══ Passage shown

Los Angeles County District Attorney George Gascón has stepped away from the California District Attorneys Association after complaining that its board is all white and thus cannot adequately address current racial and criminal justice issues.
In a letter to the board’s president, Gascón also complained that the organization appeared too focused on being “tough on crime.”
“The absence of a single person of color on CDAA’s 17-member board is blinding,” Gascón wrote. “This is the leadership that sets the direction for an organization of elected prosecutors, all of whom disproportionately prosecute communities of color at a time when the nation is facing a reckoning over systemic racism, and in a state with a plurality of minorities no less.”
The newly elected L.A. County DA, a former San Francisco district attorney whose campaign was financed in part by left-wing billionaire George Soros, also claimed that the organization has “lost touch with the public.”
The former LAPD officer also complained that the board was replete with “those willing to toe the ‘tough on crime’ line,” adding, “For the rest of us, it is a place that fails to support us, our communities, or the pursuit of justice.”
Vern Pierson, district attorney for El Dorado County in Placerville, Calif., accused Gascón of staging a publicity stunt.
“Mr. Gascón cannot resign because he has not been a member of CDAA since October 2019 when he quit his job as DA of San Francisco,” he said in a statement to BizPac Review.

════
══ Data below

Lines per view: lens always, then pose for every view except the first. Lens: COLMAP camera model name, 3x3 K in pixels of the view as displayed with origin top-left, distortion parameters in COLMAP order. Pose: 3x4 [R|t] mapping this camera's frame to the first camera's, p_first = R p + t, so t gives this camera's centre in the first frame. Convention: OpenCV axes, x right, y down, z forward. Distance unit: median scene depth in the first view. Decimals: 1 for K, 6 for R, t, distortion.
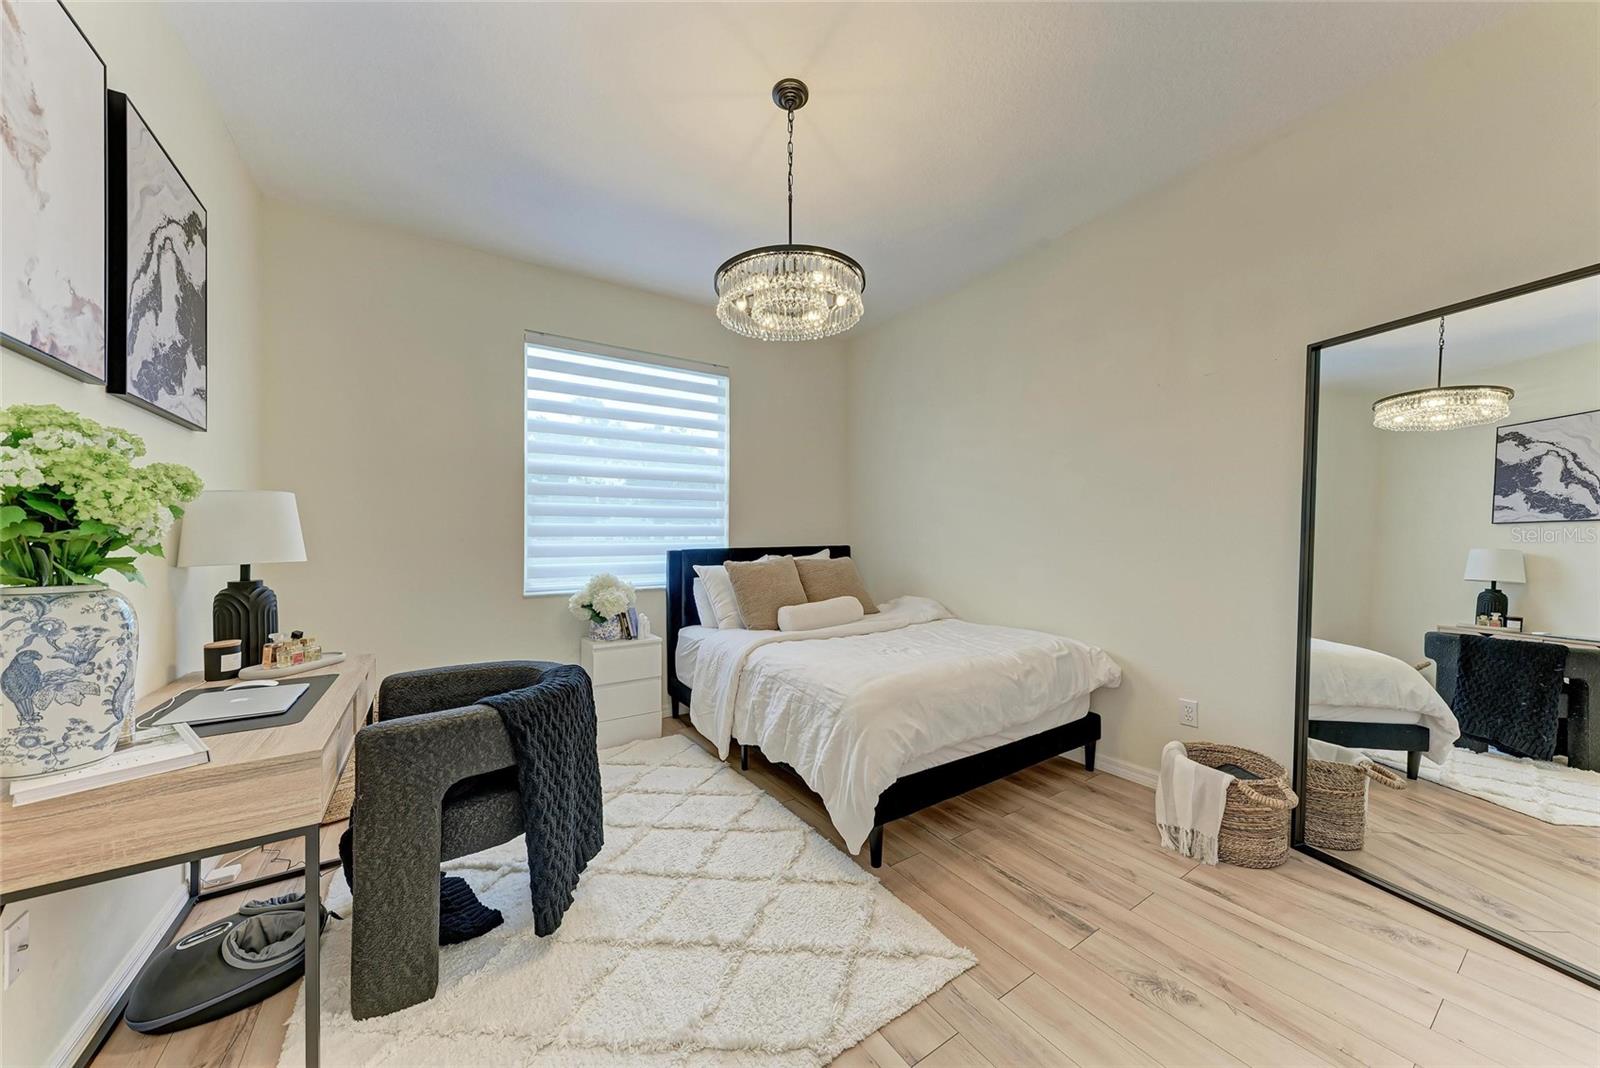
lens RADIAL K [[552.4, 0, 805.5], [0, 552.4, 533.2], [0, 0, 1]] dist [0.013041, -0.000218]
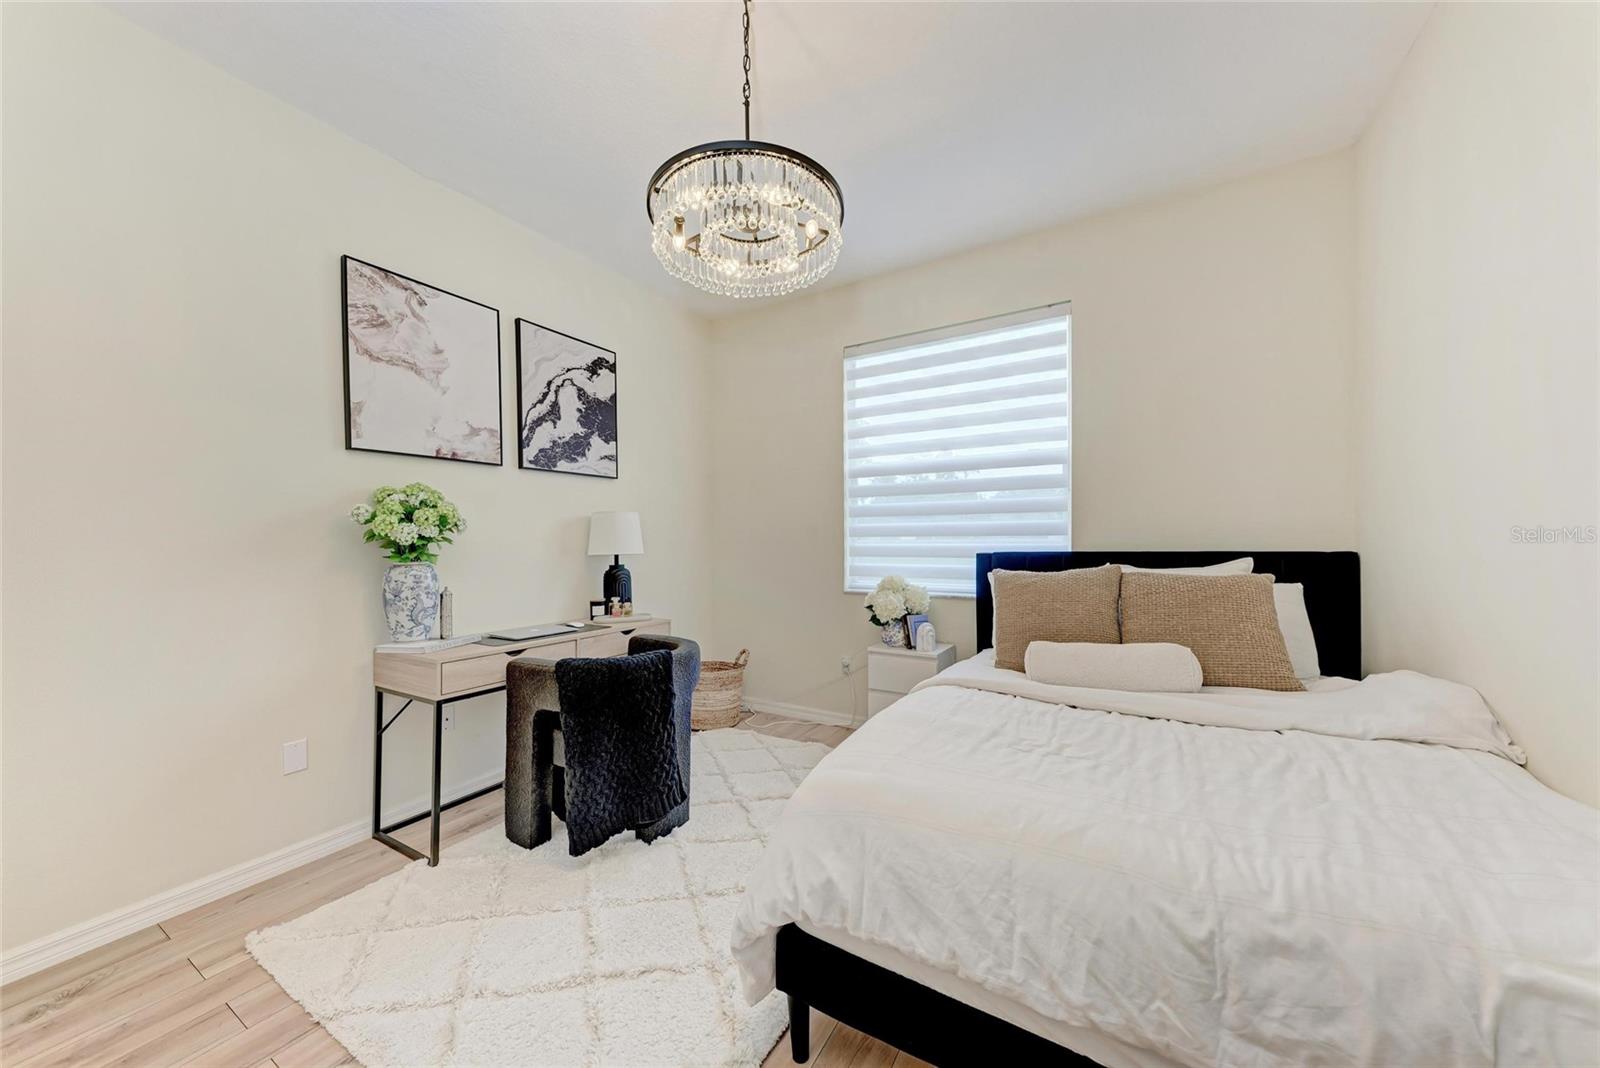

════

**Explore the material**
1 > List every person the news report on George Gascón and the California District Attorneys Association mentions by name.
2 > Continue the news report on George Gascón and the California District Attorneys Association from where it stops.

**Answers for the tasks**
1 > George Gascón, George Soros, Vern Pierson

2 >
“On the ethnicity issue, his remarks are disingenuous, as he ran against the first sitting Los Angeles District Attorney who was both a woman and an African American. Incidentally, she was a CDAA board officer and in line to become president,” Pierson added.
“Shootings and other violent crimes are skyrocketing in LA. This appears to be a publicity stunt to divert attention from his favoring criminals at the expense of victims and growing calls for his recall,” Pierson said.
Gascón rankled career deputy district attorneys in Los Angeles as well as members of the LAPD when he announced last month after taking office he would discard all sentencing enhancements such as gang membership and the ‘three strikes’ provision for serial offenders.
He also wrote an open letter to the police department indicating he has a “profound intolerance” for dishonest cops.
“Those who engage in unconstitutional policing have severely hindered the standing and safety of us all,” he wrote. “We are all scarred by their misdeeds, leading many in our communities to perceive police as persecutors instead of protectors.”
Shortly after taking office and announcing that he was eliminating sentencing enhancements, Gascón was sued by his own deputy DAs who said he was violating state law by refusing to utilize them.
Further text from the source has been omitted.